Artificial intelligence (AI) is revolutionizing our world. As an emerging technology, it has shown enormous potential in numerous fields with the arrival of self-driving vehicles, smart devices, and automated personal assistants [1]. This has since sparked conversation about other possible implications, particularly in the realm of education.
The basis for AI’s use in education lies in its incorporation into language learning models (LLMs), or computational tools that can comprehend, learn, and generate human-like text. These models train on an extensive data set and abide by an algorithm to discern relationships between words and grammatical structure in order to establish language patterns [2]. As a result, LMMs establish rules for which they can create their own coherent and contextually relevant sentences.
A prime example is OpenAI’s ChatGPT, which in its fourth iteration builds upon a transformer-based model and introduces several pivotal improvements over prior versions and other models [3]. The most notable is its breadth of training data, which expanded from 175 billion parameters in GPT3.5 to 1 trillion in the 4.0 model [4]. Bing’s current AI model has 175 billion parameters and Microsoft’s Bard has 540 billion by comparison [5, 6]. ChatGPT therefore has a substantial knowledge base, which enables it to produce more nuanced and accurate responses than its competitors.
Due to its widespread acclaim as the fastest growing model, GPT-4 has since been subjected to numerous testing environments, passing the Uniform Bar Exam, Law School Admission Test, Scholastic Aptitude Tests, Graduate Record Examinations, and Advanced Placements exams with high percentiles [7, 8]. In this paper, we focus on GPT-4 performance with respect to the United States Medical Licensing Examination (USMLE) STEP 1 examination, which is the first of three board exams required of medical students. It is administered over 8 hours and consists of 7 blocks each composed of 40 questions pertaining to basic sciences of the practice of medicine [9]. In 2022, 29,039 examinees from US/Canadian schools sat the exam and 91% passed [10].
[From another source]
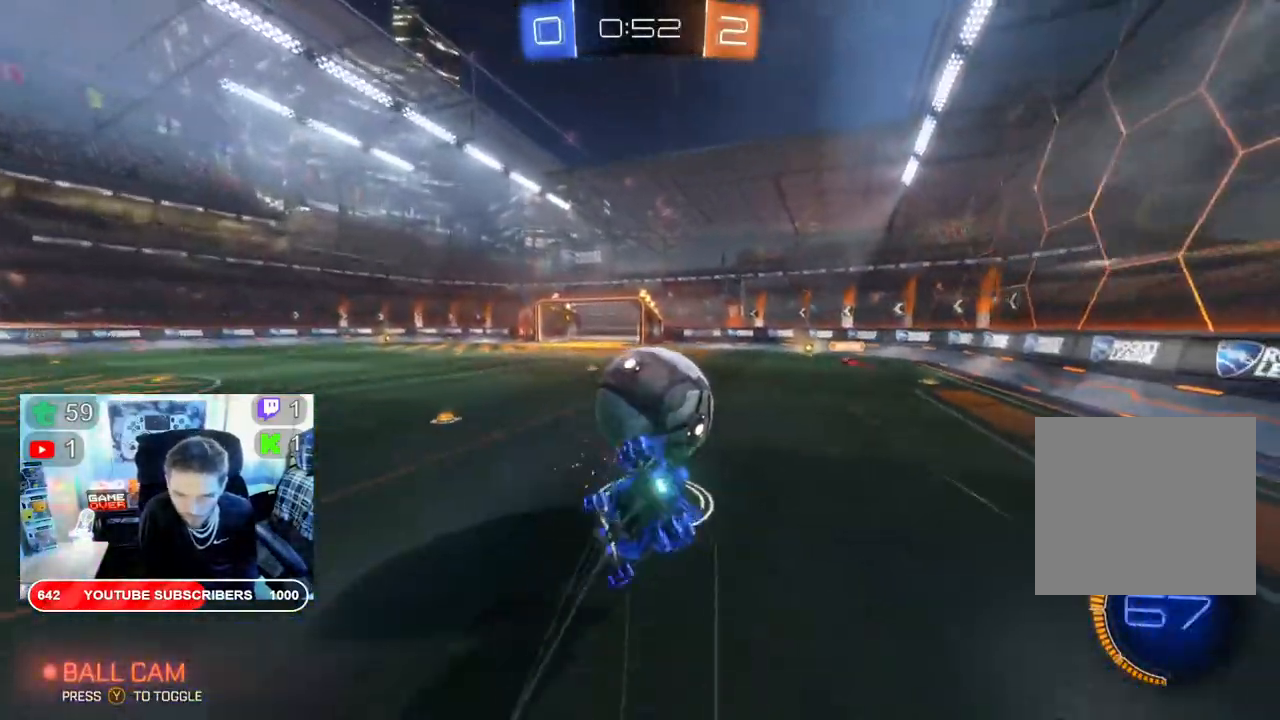
{"buttons": [], "left_stick": "center", "right_stick": "center", "events": [[17, "left_stick", "center"], [83, "A", "up"], [450, "R2", "up"]]}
Earlier studies have demonstrated success of the prior models, ChatGPT-3 and ChatGPT-3.5, with scores above the passing threshold on USMLE STEP 1 questions, provoking discussion of its use as a question analyzer and educational resource [11, 12]. All of these studies, however, reported GPT’s overall performance. No studies have assessed performance within the subjects and disciplines present on the USMLE STEP 1 exam. This information is needed to assess potential content weaknesses prior to recommendation as a learning tool.
In this study, we expand upon the initial findings with GPT-3 and GPT-3.5 by using the newer model GPT-4 and reporting performance by subject and discipline. Primary objectives included determination of strict AI performance in the question sets. Secondary objectives involved identification of potential implications for GPT-4 in medical education.